Il resto è storia dei giorni nostri. Prima arriva Follieri, che si presenta con un bonifico da 40 milioni per convincere Zamparini a cedere. Non basta. Poi Sport Capital Group, che si presenta con dieci euro (letteralmente, il costo dell’operazione di acquisto da parte degli inglesi) e con David Platt, ex bandiera sbiadita di Samp e Juventus, l’unico a saper parlare un pizzico d’italiano a quella conferenza stampa del 4 dicembre, dove i silenzi furono più delle parole. E dove il presidente incaricato, Clive Richardson, non volle svelare nemmeno sotto tortura i nomi e i volti legati a questo storico passaggio di proprietà. Che si rivelò una presa per i fondelli epocale, durata lo spazio di pochi mesi. Gli inglesi furono accolti e scaricati da Zamparini, che nel frattempo istruiva i suoi avvocati per venire a capo di un processo difficile e dall’altro i suoi fedeli, la Daniela De Angeli e il Rino Foschi, per salvare temporaneamente capra e cavoli ed evitare il linciaggio della piazza.
Ricordate il famoso regalo di Zamparini come sua ultima mossa da proprietario? Sembra un deja vu, ma qualche giorno fa Rino Foschi ha annunciato che la cessione del Palermo è vicina.
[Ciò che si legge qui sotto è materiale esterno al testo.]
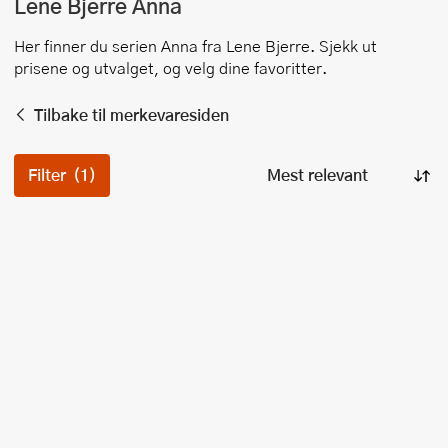
Lene Bjerre
Anna
Her finner du serien
Anna
fra
Lene Bjerre
. Sjekk ut
prisene og utvalget, og velg dine favoritter.
Tilbake til merkevaresiden
Filter
(1)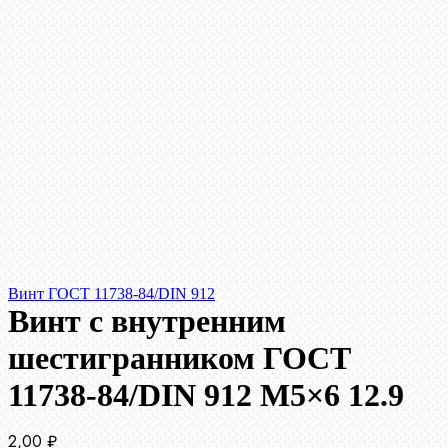
Винт ГОСТ 11738-84/DIN 912
Винт c внутренним
шестигранником ГОСТ
11738-84/DIN 912 М5×6 12.9
2,00
₽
Magari agli americani di York Capital, anche se le conferme e le smentite si susseguono al ritmo del giorno e della notte. “Questo sarà il mio ultimo regalo ai tifosi del Palermo” aveva detto Foschi, preannunciando l’uscita di scena. Laddove lo scherzo rasenta la finzione provoca turbamento. E i tifosi non ne possono davvero più di quello che pareva un sogno fresco di stampa che rischia di diventare un incubo. E nella peggiore delle ipotesi, carta straccia.